------ SELECTED EXCERPT ------
For Skellefteå, a municipality with 73,000 inhabitants, six thousand new workplaces is big. Scrolling local authorities’ web-portal shows the long list of new housing construction sites, districts to be developed, malls, office buildings, roads, schools and kindergartens.

Northvolt says it has already over $30 billion worth of contracts from car- and truck makers like BMW, Volvo, Polestar, VW, Fluence and Scania.

Electrification of the transport sector is highlighted as key to solve the climate crisis. Carmakers are rapidly switching production from fossil fuel to battery-powered vehicles.

Few industries are growing faster globally than electric vehicle production. With Tesla’s Model S introduced to the market as the first long-range full-size battery-powered car in 2012, the past decade has seen rapid growth. In 2020, the global EV market hit the 10 million mark, a 43% growth over 2019.
------
# PROBLEMS AND TASKS:
a) Can you output the Skellefteå passage in full, word for word?
b) Can you return, word for word, the stretch of the rows that opens with the line containing "accessoires in kunt" and closes with the line containing "een goede pasvorm.", both of those lines included and nothing else?
The Skellefteå passage and the rows are unrelated material.
------ EXERCISE INPUTS ------
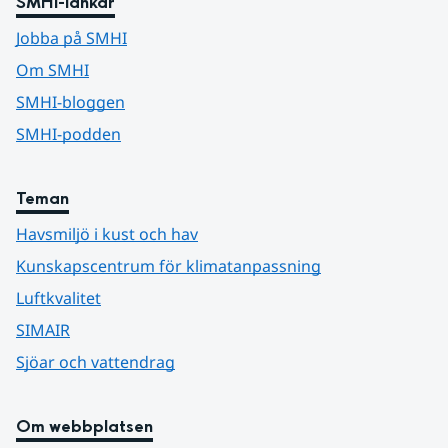
SMHI-länkar
Jobba på SMHI
Om SMHI
SMHI-bloggen
SMHI-podden
Teman
Havsmiljö i kust och hav
Kunskapscentrum för klimatanpassning
Luftkvalitet
SIMAIR
Sjöar och vattendrag
Om webbplatsen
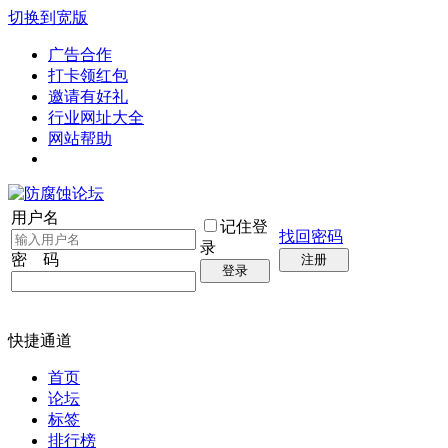
切换到宽版
广告合作
打卡领红包
邀请有好礼
行业网址大全
网站帮助
用户名
记住登
找回密码
录
密 码
注册
登录
快捷通道
首页
论坛
标签
排行榜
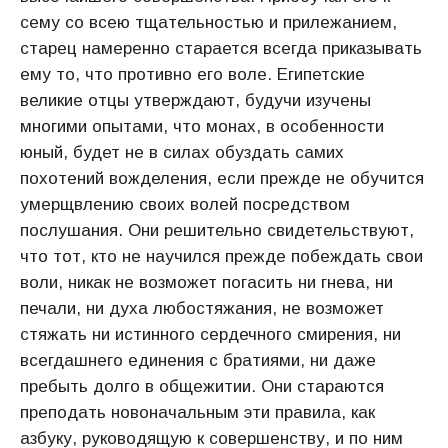
сему со всею тщательностью и прилежанием,
старец намеренно старается всегда приказывать
ему то, что противно его воле. Египетские
великие отцы утверждают, будучи изучены
многими опытами, что монах, в особенности
юный, будет не в силах обуздать самих
похотений вожделения, если прежде не обучится
умерщвлению своих волей посредством
послушания. Они решительно свидетельствуют,
что тот, кто не научился прежде побеждать свои
воли, никак не возможет погасить ни гнева, ни
печали, ни духа любостяжания, не возможет
стяжать ни истинного сердечного смирения, ни
всегдашнего единения с братиями, ни даже
пребыть долго в общежитии. Они стараются
преподать новоначальным эти правила, как
азбуку, руководящую к совершенству, и по ним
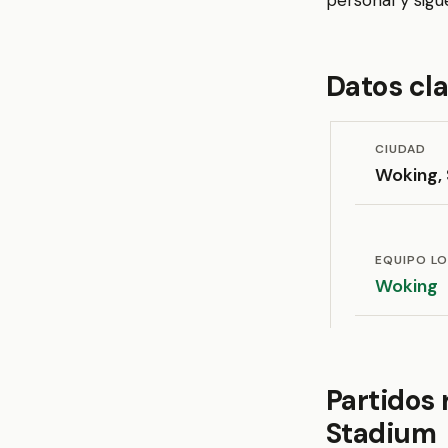
personal y sigu
Datos cl
CIUDAD
Woking,
EQUIPO L
Woking
Partidos
Stadium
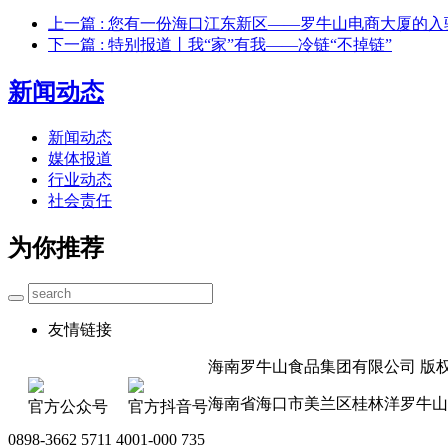
上一篇
: 您有一份海口江东新区——罗牛山电商大厦的入
下一篇
: 特别报道丨我“家”有我——冷链“不掉链”
新闻动态
新闻动态
媒体报道
行业动态
社会责任
为你推荐
友情链接
海南罗牛山食品集团有限公司 版权所有 
海南省海口市美兰区桂林洋罗牛山
官方公众号
官方抖音号
0898-3662 5711 4001-000 735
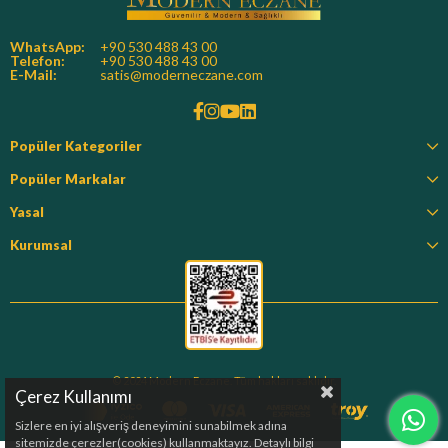
WhatsApp:
+90 530 488 43 00
Telefon:
+90 530 488 43 00
E-Mail:
satis@moderneczane.com
Popüler Kategoriler
Popüler Markalar
Yasal
Kurumsal
© 2024 Modern Eczane. Tüm hakları saklıdır.
Çerez Kullanımı
Sizlere en iyi alışveriş deneyimini sunabilmek adına
sitemizde çerezler(cookies) kullanmaktayız. Detaylı bilgi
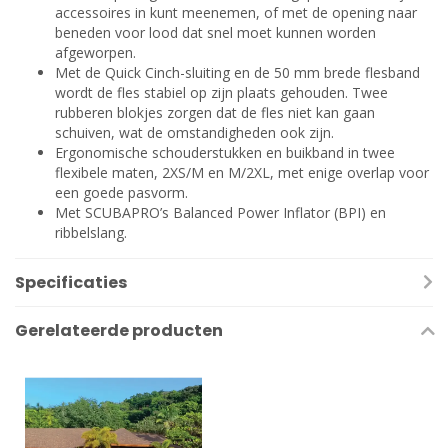
accessoires in kunt meenemen, of met de opening naar
beneden voor lood dat snel moet kunnen worden
afgeworpen.
Met de Quick Cinch-sluiting en de 50 mm brede flesband
wordt de fles stabiel op zijn plaats gehouden. Twee
rubberen blokjes zorgen dat de fles niet kan gaan
schuiven, wat de omstandigheden ook zijn.
Ergonomische schouderstukken en buikband in twee
flexibele maten, 2XS/M en M/2XL, met enige overlap voor
een goede pasvorm.
Met SCUBAPRO’s Balanced Power Inflator (BPI) en
ribbelslang.
Specificaties
Gerelateerde producten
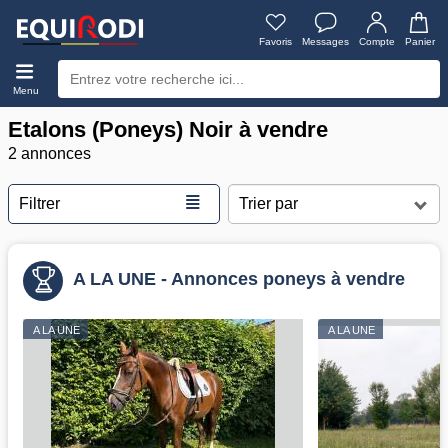
Favoris
Messages
Compte
Panier
Menu
Etalons (Poneys) Noir à vendre
2 annonces
≣
Filtrer
A LA UNE - Annonces poneys à vendre
A LA UNE
A LA UNE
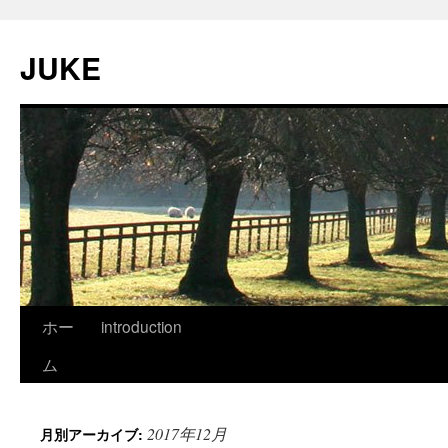
JUKE
ホー
introduction
ム
2017年12月
月別アーカイブ:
------
# ANSWER SET:
a)
For Skellefteå, a municipality with 73,000 inhabitants, six thousand new workplaces is big. Scrolling local authorities’ web-portal shows the long list of new housing construction sites, districts to be developed, malls, office buildings, roads, schools and kindergartens.

Northvolt says it has already over $30 billion worth of contracts from car- and truck makers like BMW, Volvo, Polestar, VW, Fluence and Scania.

Electrification of the transport sector is highlighted as key to solve the climate crisis. Carmakers are rapidly switching production from fossil fuel to battery-powered vehicles.

Few industries are growing faster globally than electric vehicle production. With Tesla’s Model S introduced to the market as the first long-range full-size battery-powered car in 2012, the past decade has seen rapid growth. In 2020, the global EV market hit the 10 million mark, a 43% growth over 2019.

b)
accessoires in kunt meenemen, of met de opening naar
beneden voor lood dat snel moet kunnen worden
afgeworpen.
Met de Quick Cinch-sluiting en de 50 mm brede flesband
wordt de fles stabiel op zijn plaats gehouden. Twee
rubberen blokjes zorgen dat de fles niet kan gaan
schuiven, wat de omstandigheden ook zijn.
Ergonomische schouderstukken en buikband in twee
flexibele maten, 2XS/M en M/2XL, met enige overlap voor
een goede pasvorm.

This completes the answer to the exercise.